The Ukrainian military is far superior to the Russian, but its professional and volunteer forces fought back with fierce tenacity. In Kyiv, volunteers lined up on Saturday to join the military.

The West has widely supported Ukraine by offering aid and arms supplies and imposing heavy sanctions on Russia. But no NATO troops were sent to Ukraine.

Ukraine plans to create an international legion of volunteer fighters from dozens of countries. According to the Minister of Foreign Affairs of Ukraine Dmitry Kuleba, more than 20,000 people volunteered, but it is unknown how many are in Ukraine.

“Today the whole world is on the side of Ukraine not only in words but also in deeds,” he said on Ukrainian television on Sunday night.

Russia has made significant progress in southern Ukraine, trying to block access to the Sea of ​​Azov.

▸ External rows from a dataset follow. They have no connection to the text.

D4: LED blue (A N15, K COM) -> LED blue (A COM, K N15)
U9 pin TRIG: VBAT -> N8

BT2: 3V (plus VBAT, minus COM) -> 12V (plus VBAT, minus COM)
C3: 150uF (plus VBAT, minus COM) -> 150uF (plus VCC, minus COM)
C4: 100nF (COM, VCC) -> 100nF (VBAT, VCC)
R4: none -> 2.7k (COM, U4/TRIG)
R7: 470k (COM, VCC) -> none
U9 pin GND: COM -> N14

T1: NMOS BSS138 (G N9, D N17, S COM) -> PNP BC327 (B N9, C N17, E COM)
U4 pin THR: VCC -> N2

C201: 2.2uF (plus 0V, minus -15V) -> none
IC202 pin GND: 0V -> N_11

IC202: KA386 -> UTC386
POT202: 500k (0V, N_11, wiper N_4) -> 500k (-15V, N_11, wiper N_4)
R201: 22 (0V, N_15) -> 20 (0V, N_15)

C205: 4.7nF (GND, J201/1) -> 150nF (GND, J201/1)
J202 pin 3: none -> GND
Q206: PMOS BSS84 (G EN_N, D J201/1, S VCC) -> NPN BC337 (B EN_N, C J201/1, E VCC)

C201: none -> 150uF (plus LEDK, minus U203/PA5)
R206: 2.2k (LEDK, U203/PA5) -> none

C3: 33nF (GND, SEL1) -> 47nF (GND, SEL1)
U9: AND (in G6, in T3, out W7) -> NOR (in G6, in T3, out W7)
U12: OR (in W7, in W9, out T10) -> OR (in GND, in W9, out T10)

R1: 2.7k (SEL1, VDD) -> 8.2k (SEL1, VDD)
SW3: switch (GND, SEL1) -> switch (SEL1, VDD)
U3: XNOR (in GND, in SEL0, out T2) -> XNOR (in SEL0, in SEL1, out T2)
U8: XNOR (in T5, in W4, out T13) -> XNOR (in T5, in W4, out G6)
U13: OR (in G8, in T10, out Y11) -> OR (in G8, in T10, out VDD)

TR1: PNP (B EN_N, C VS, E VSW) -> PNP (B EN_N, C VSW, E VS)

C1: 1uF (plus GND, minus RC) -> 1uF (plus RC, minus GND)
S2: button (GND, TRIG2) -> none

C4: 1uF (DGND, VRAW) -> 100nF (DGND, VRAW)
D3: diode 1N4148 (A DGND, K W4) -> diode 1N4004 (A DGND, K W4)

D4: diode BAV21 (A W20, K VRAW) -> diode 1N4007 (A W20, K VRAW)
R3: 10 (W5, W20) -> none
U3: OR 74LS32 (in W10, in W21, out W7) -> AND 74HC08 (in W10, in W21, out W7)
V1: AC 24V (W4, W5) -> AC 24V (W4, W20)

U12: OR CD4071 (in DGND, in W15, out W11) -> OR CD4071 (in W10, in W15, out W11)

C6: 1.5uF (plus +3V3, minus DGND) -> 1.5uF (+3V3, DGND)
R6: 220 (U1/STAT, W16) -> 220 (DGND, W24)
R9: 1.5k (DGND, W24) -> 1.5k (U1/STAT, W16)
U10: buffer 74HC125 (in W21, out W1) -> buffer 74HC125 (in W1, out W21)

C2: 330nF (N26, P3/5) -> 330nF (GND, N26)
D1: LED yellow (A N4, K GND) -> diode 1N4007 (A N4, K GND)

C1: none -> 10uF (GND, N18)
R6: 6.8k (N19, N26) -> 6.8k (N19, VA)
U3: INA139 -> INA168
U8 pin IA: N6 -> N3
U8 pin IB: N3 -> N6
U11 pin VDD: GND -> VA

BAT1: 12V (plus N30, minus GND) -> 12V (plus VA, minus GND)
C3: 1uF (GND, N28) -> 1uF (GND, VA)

The capture of Mariupol could allow Moscow to create a land corridor to Crimea, which Russia annexed from Ukraine in 2014, which most other countries considered illegal.

Russia has become increasingly isolated in the days since the invasion, shutting itself off from outside sources as sanctions bite deep into its economy. The ruble has fallen in value, and dozens of multinational companies have stopped or sharply reduced their work in the country.

On Sunday, American Express announced the suspension of activities in Russia, as well as in the allied Russia of Belarus. In addition, two of the so-called Big Four accounting firms, KPMG and PricewaterhouseCoopers, said Sunday they would end their relationship with their Russian member firms.

TikTok announced that on Sunday Russian users will not be able to post new videos or watch videos from other parts of the world. The company has accused Moscow of a new “fake news” law that makes it illegal, among other things, to describe the fighting as an invasion. Netflix also cut its services in Russia, but did not provide details.

Russia has already blocked Facebook and Twitter, as well as access to the websites of a number of major international media outlets. TikTok is part of the Chinese technology company ByteDance.

U.S. House Speaker Nancy Pelosi said Congress is exploring how to further isolate Russia from the global economy, including a ban on imports of its oil and energy products to the United States. Pelosi said on Sunday that the law would also sever normal trade relations with Russia and Belarus and begin the process of denying Russia access to the World Trade Organization.


Associated Press reporters from around the world contributed to this report.